§ **Written task**: Copy each line of the records that includes "Vitalean".

§ **Items listed in a dataset**:
*** Begin section ***
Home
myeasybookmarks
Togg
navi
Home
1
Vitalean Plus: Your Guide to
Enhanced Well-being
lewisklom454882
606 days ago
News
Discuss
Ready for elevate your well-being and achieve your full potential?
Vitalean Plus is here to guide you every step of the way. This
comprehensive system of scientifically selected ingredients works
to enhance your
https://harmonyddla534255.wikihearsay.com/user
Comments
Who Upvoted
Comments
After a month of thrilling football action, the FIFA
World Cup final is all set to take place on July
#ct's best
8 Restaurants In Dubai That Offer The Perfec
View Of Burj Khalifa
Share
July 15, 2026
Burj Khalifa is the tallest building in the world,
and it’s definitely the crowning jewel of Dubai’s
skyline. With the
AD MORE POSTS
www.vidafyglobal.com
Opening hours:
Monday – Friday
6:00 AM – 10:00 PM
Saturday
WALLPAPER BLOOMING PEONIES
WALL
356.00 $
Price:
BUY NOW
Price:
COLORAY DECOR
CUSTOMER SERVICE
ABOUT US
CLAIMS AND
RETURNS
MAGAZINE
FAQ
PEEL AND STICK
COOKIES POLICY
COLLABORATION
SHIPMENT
*** End section ***
*** Begin section ***
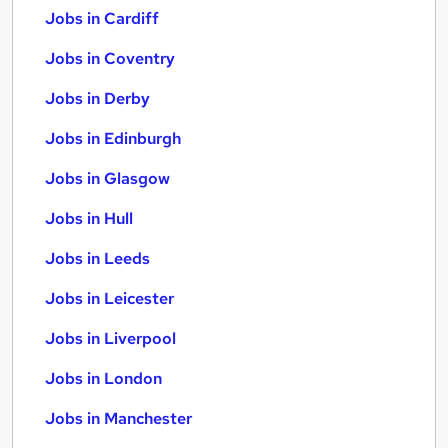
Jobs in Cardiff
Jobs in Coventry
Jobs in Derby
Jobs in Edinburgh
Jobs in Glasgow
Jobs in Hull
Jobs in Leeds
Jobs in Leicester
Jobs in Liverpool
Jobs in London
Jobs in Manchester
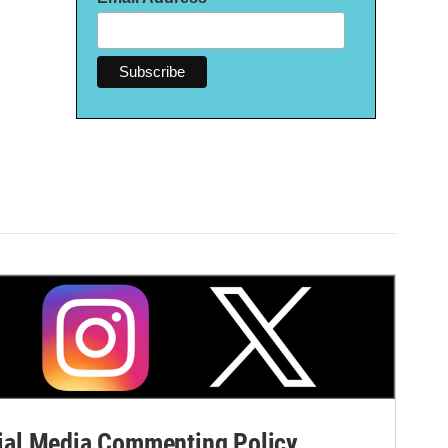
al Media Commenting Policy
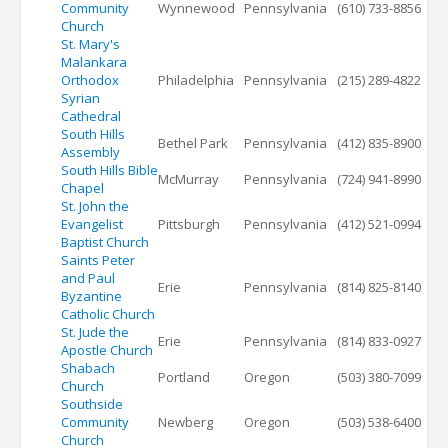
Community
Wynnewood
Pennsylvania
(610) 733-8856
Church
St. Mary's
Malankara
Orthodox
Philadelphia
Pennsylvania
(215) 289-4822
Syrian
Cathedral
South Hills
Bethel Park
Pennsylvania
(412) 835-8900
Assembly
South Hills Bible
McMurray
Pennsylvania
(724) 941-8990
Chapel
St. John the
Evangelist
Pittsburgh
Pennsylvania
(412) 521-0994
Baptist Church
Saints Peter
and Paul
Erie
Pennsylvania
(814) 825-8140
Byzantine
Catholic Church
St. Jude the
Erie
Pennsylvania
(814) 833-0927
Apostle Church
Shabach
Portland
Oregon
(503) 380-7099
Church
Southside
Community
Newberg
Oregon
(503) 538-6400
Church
*** End section ***
§ **Answer below**:
Vitalean Plus: Your Guide to
Vitalean Plus is here to guide you every step of the way. This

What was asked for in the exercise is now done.